┌─ Records for the task

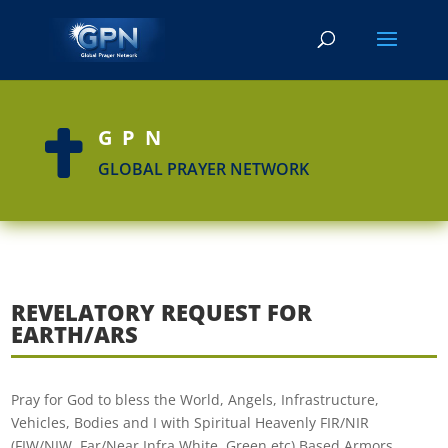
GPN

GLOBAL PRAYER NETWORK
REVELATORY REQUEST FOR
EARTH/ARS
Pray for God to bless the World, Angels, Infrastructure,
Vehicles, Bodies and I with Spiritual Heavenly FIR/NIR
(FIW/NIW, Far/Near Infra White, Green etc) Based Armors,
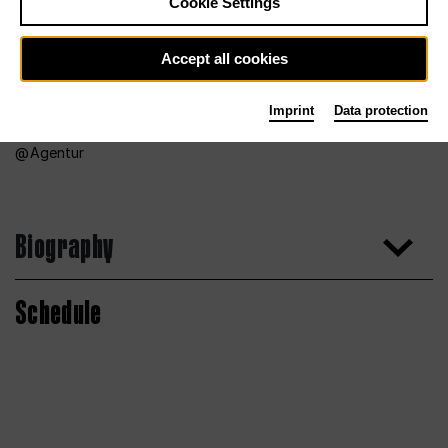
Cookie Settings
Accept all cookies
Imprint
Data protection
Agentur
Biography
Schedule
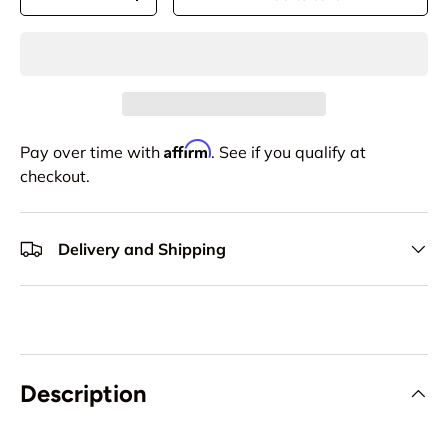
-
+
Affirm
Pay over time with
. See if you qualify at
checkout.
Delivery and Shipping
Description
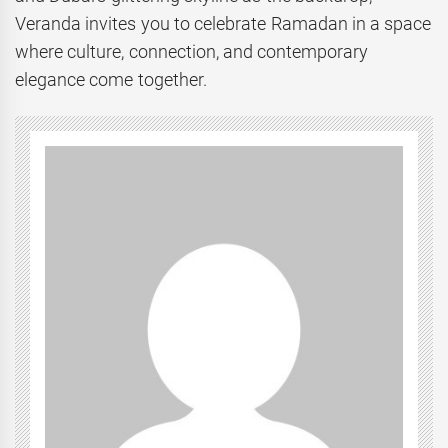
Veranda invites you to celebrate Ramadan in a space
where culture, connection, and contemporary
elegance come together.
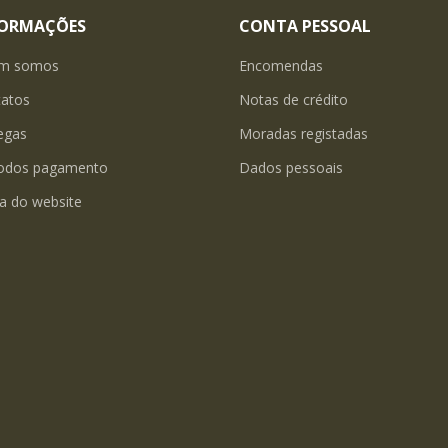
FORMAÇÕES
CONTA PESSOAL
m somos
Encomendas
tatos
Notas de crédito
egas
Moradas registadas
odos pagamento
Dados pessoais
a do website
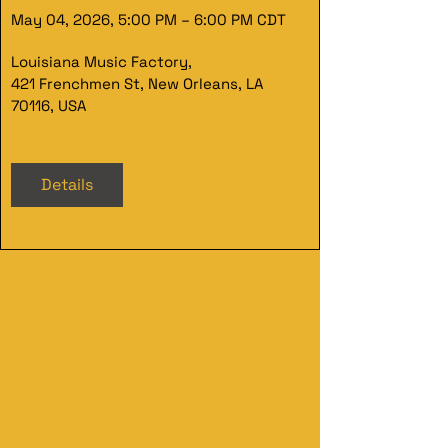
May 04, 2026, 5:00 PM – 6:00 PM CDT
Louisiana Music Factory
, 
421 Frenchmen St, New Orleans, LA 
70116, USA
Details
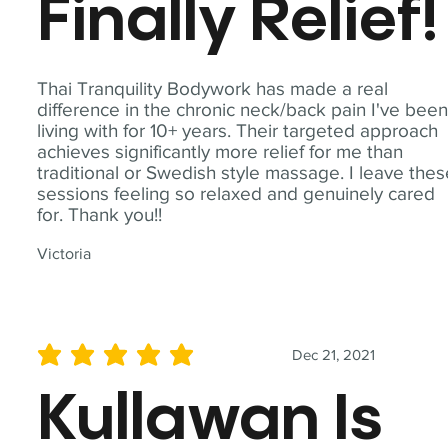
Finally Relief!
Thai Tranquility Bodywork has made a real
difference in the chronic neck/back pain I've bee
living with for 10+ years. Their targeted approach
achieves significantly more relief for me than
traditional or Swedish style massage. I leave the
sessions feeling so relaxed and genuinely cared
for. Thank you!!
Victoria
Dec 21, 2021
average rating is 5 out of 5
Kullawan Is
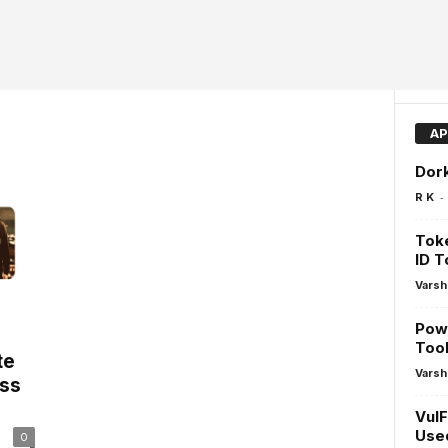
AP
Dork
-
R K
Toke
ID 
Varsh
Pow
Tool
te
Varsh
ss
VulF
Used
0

└─

**Work to be completed:** The answer should be all lines from the entries above that hold the word "with".

**Reply:**
Vehicles, Bodies and I with Spiritual Heavenly FIR/NIR
Pay over time with
living with for 10+ years. Their targeted approach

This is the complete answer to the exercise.